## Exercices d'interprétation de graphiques
────────

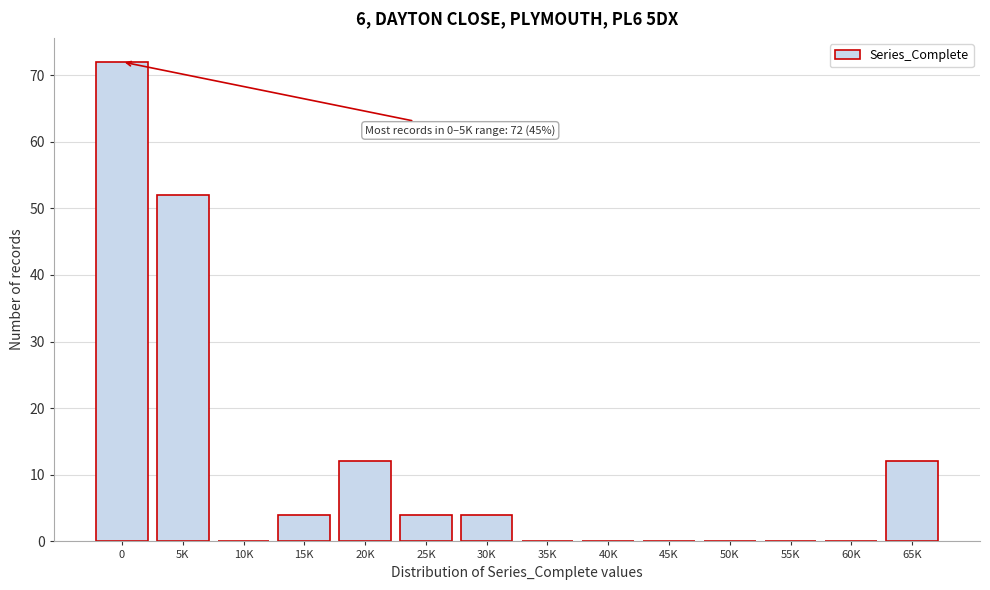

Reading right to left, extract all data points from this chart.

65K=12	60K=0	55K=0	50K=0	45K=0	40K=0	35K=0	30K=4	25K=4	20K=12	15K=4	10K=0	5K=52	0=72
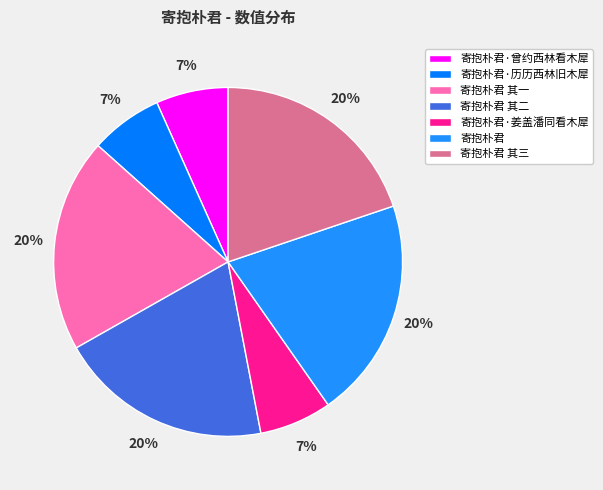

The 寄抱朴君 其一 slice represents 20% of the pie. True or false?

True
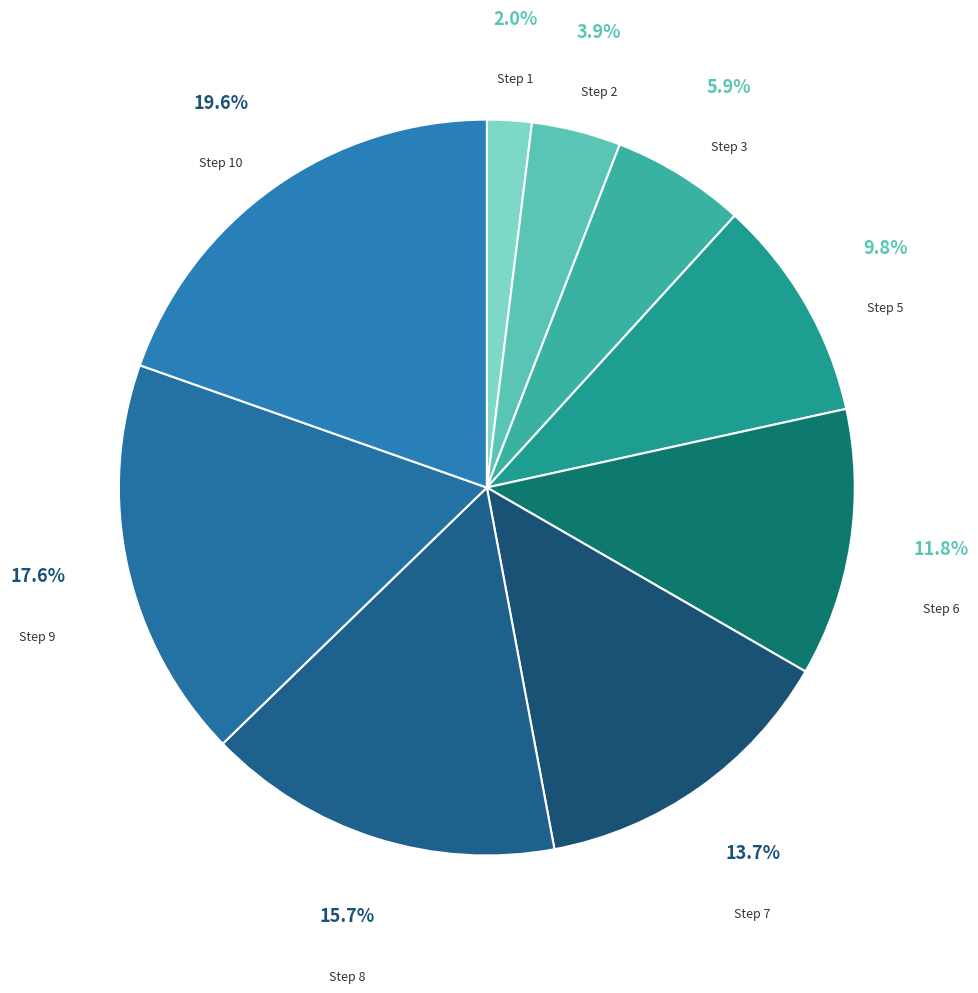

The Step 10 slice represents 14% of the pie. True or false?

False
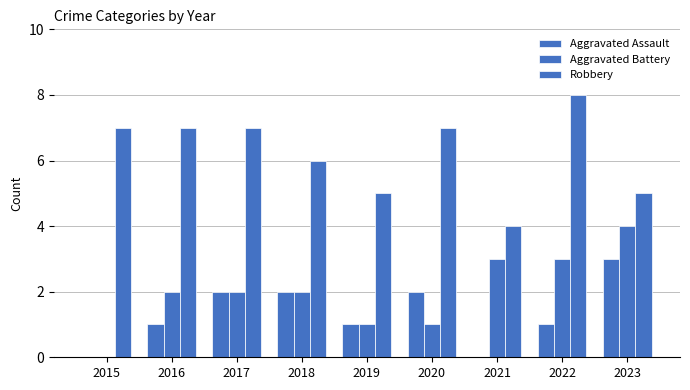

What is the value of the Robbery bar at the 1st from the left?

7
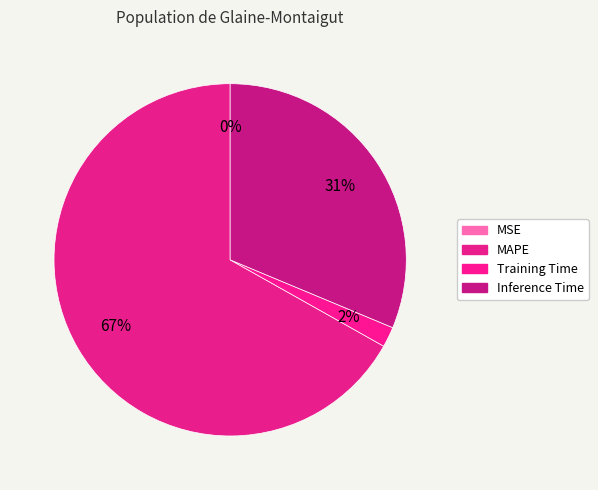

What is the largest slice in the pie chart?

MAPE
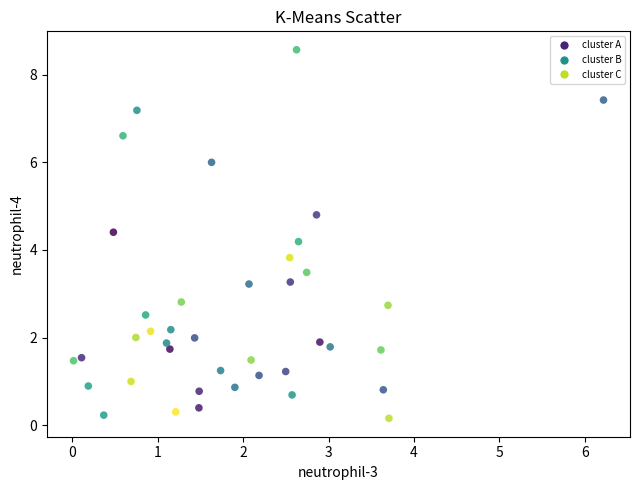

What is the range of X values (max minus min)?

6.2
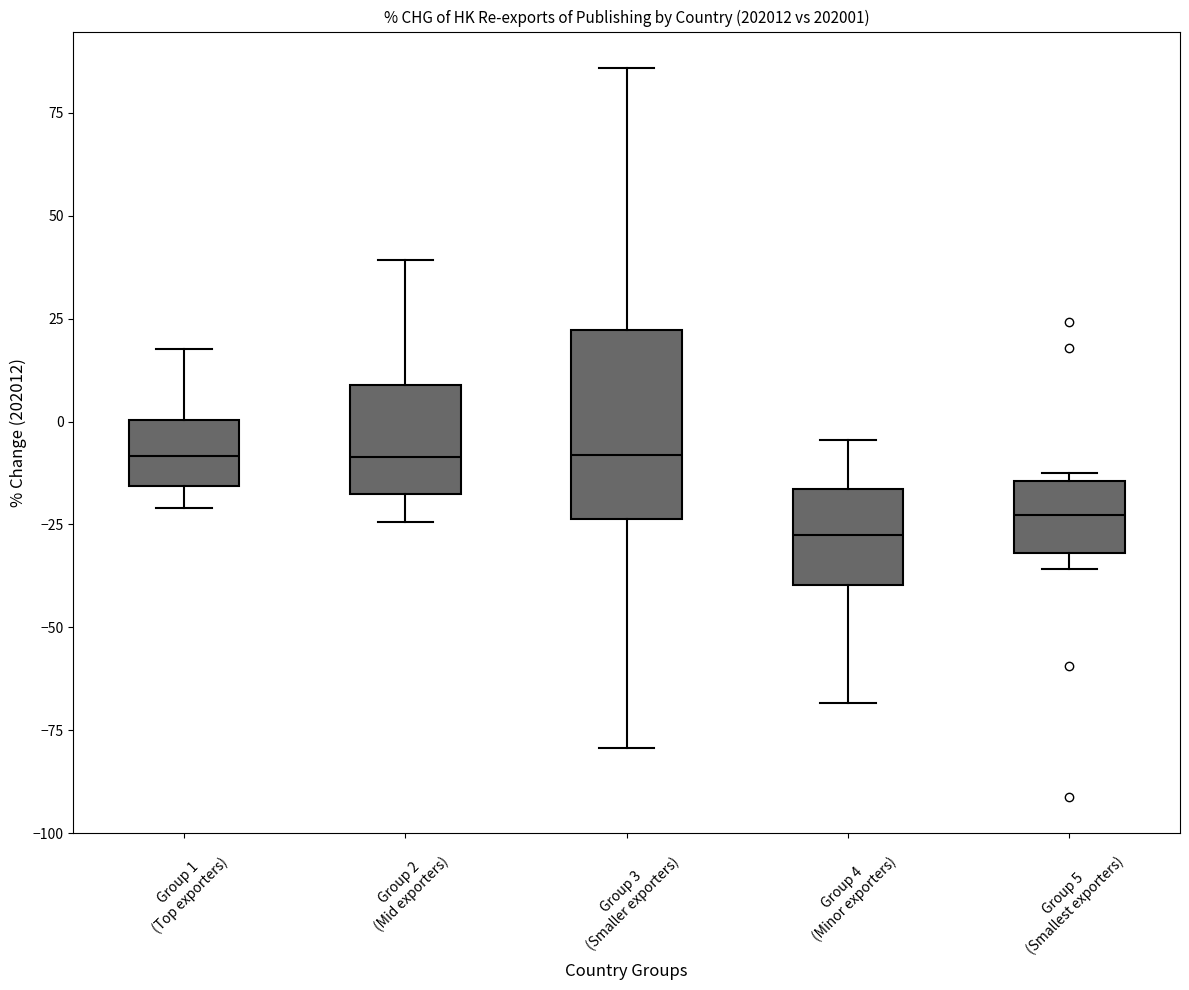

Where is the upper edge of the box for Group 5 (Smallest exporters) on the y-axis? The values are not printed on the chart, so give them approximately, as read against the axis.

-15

────────

## Consignes de l'exercice
Recopiez à l'identique, s'il vous plaît, toutes les lignes de la liste ci-dessus, mais sans y faire figurer les images.

## Réponse rédigée
Reading right to left, extract all data points from this chart.

65K=12	60K=0	55K=0	50K=0	45K=0	40K=0	35K=0	30K=4	25K=4	20K=12	15K=4	10K=0	5K=52	0=72

The 寄抱朴君 其一 slice represents 20% of the pie. True or false?

True

The Step 10 slice represents 14% of the pie. True or false?

False

What is the value of the Robbery bar at the 1st from the left?

7

What is the largest slice in the pie chart?

MAPE

What is the range of X values (max minus min)?

6.2

Where is the upper edge of the box for Group 5 (Smallest exporters) on the y-axis? The values are not printed on the chart, so give them approximately, as read against the axis.

-15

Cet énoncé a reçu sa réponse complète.